En juin dernier, l’Agence nationale de la recherche (ANR) lançait le programme prioritaire de recherche « Cultiver et protéger autrement » dans le cadre des Investissements d’avenir pour permettre l’émergence, à l’horizon 2030-2040, d’une agriculture sans pesticides. Parmi les 10 projets lauréats, le projet FAST pour « Faciliter l’Action publique pour Sortir des pesTicides » est porté par un consortium d’économistes, de gestionnaires et de juristes du laboratoire Centre d’études et de coopération juridique interdisciplinaire - CECOJI (université de Poitiers). Participant au seul projet en sciences humaines et sociales retenu par l’ANR, le CECOJI se positionne ainsi comme leader national sur les questions juridiques en matière de transition vers une agriculture sans pesticides.

Le projet de l’ANR est ambitieux : trouver les solutions qui vont permettre de développer de nouvelles pratiques et de nouveaux systèmes de production agricole sans pesticides. Pendant 6 années, des chercheurs en sciences du végétal et sciences de l’ingénieur, des agronomes… vont tenter de trouver des alternatives à l’usage des pesticides. Si ces recherches sont primordiales, il est essentiel également de comprendre les déterminants socio-économiques actuels de l’utilisation des pesticides chez les agriculteurs, ainsi que ceux de la transition vers des systèmes de culture sans pesticides. Sur le plan économique, on constate des freins liés notamment au maintien des rendements et à la sécurisation des risques. On s’interroge sur ce qui, dans un avenir proche, va pouvoir déterminer le producteur à changer de pratique et quels impacts ce changement peut avoir sur les filières agricoles et les consommateurs. Le projet FAST s’intéresse également aux principes et aux textes juridiques qui vont déterminer la faisabilité et les conditions du changement.

Pour Benoît Grimonprez, Professeur de droit à l’université de Poitiers et responsable du volet juridique du projet FAST : « il n’y a pas une solution miracle, il faudra activer une pluralité de leviers. Aujourd’hui certains produits sont déjà interdits, mais nous ne sommes pas sortis des pesticides pour autant.

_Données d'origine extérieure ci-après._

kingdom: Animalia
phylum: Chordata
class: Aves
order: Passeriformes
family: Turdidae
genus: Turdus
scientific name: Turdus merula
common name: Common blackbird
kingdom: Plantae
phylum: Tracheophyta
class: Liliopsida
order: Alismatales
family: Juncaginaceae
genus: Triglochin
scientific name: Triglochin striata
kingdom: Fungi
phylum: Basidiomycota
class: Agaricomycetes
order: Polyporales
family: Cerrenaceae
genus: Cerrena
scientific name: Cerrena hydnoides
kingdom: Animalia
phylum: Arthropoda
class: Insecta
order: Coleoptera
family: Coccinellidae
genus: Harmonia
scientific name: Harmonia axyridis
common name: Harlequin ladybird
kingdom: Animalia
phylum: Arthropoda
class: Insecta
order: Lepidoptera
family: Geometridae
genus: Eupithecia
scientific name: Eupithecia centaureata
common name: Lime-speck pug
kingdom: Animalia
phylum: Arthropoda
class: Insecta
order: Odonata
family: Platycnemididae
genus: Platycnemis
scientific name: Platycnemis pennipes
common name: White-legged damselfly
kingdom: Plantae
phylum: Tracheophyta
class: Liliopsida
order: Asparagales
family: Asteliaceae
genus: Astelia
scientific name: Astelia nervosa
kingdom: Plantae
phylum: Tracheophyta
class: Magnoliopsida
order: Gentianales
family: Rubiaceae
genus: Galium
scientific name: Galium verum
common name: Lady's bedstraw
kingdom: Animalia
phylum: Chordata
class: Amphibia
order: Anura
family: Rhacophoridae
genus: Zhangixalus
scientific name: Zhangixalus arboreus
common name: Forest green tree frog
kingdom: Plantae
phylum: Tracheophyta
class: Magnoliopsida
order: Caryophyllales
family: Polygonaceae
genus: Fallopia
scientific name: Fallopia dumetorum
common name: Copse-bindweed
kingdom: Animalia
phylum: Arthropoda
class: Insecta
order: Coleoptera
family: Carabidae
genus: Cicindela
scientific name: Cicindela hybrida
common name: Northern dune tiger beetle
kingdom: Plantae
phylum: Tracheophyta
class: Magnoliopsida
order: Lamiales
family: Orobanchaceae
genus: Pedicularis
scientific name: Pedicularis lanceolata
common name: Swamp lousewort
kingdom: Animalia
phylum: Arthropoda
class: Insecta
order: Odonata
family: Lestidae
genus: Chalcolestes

Les politiques publiques qui seront mises en place devront à l’évidence faire dans la finesse et combiner différents instruments : interdictions, taxes, réallocation des aides, valorisation des produits sans pesticides ».

« Les mécanismes qui seront adoptés devront obligatoirement prendre la forme juridique » explique Benoît Grimonprez. « Les textes devront s’inscrire dans une architecture normative entre droits national, européen et international. C’est au droit que va revenir la tâche de créer une gouvernance sur le sujet, en déterminant qui décide, à quelle échelle (individuelle, collective, territoriale ?) et avec quels moyens ».

« Concrètement, nous allons nous employer à décortiquer le droit existant, voir quelles sont ses forces et ses faiblesses, pour proposer des pistes d’amélioration. Nous devons travailler sur une vue d’ensemble pour que tous les acteurs s’y retrouvent. Aujourd’hui, les pouvoirs publics traitent les sujets indépendamment les uns des autres sous la pression des industriels ou des associations de protection de l’environnement. Cela donne des décisions irréfléchies et relativement peu efficaces. Nous devons donc dégager des principes généraux qui vont guider l’action publique et ensuite inventer les outils techniques qui vont permettre sa mise en œuvre, qu’il s’agisse d’incitations, d’accompagnement ou d’interdiction ».

Ce travail s’inscrit dans l’axe « le végétal dans son environnement » développé par le CECOJI. Le projet mobilisera plusieurs chercheurs du laboratoire spécialisés en droit de l’agriculture, en droit de l’environnement mais également en droits fondamentaux et de l’Homme car la dimension sociétale du changement sera également importante. « Du point de vue juridique, la thématique des pesticides est encore peu explorée en France » explique le professeur de Droit. « Cet ANR va asseoir la reconnaissance de l’expertise du CECOJI dans ce domaine ». D’un point de vue plus personnel, Benoît Grimonprez qui travaille depuis plus de 15 ans sur la transition agro-écologique est enthousiaste à l’idée de contribuer aux travaux qui, il l’espère, permettront au modèle agricole de se transformer.